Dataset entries
============
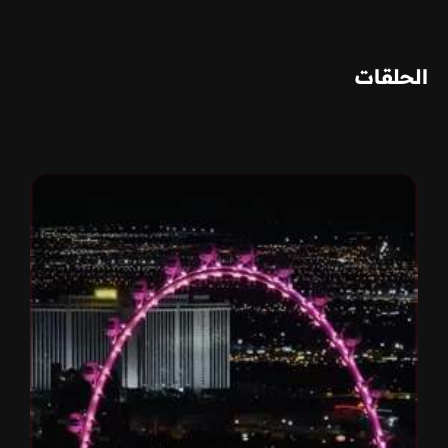
الحلقات
6 حلقة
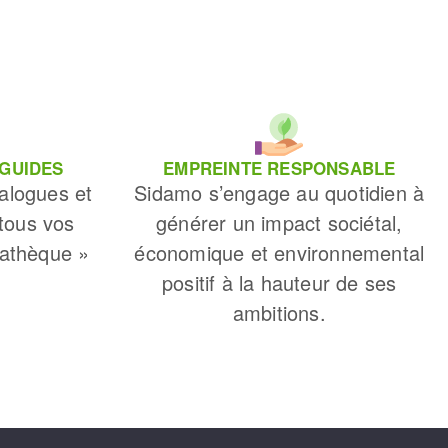
 GUIDES
EMPREINTE RESPONSABLE
alogues et
Sidamo s’engage au quotidien à
 tous vos
générer un impact sociétal,
iathèque »
économique et environnemental
positif à la hauteur de ses
ambitions.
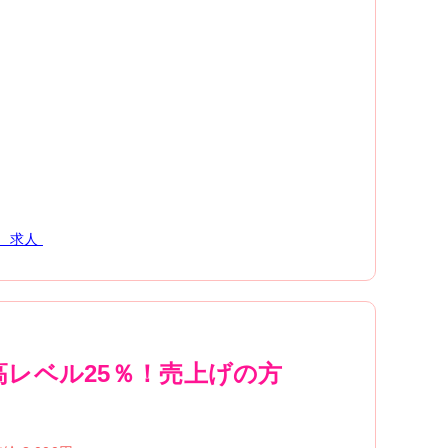
求人
高レベル25％！売上げの方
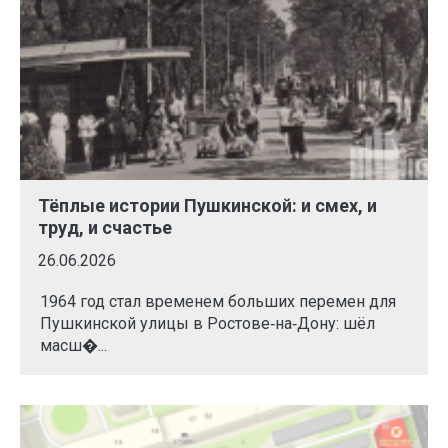
Тёплые истории Пушкинской: и смех, и
труд, и счастье
26.06.2026
1964 год стал временем больших перемен для
Пушкинской улицы в Ростове‑на‑Дону: шёл
масш�...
============
- Assigned task
Reproduce the text lines of every item above without any changes, and omit the pictures from your answer.

- Solution below
الحلقات
6 حلقة
 GUIDES
EMPREINTE RESPONSABLE
alogues et
Sidamo s’engage au quotidien à
 tous vos
générer un impact sociétal,
iathèque »
économique et environnemental
positif à la hauteur de ses
ambitions.
求人
高レベル25％！売上げの方
Тёплые истории Пушкинской: и смех, и
труд, и счастье
26.06.2026
1964 год стал временем больших перемен для
Пушкинской улицы в Ростове‑на‑Дону: шёл
масш�...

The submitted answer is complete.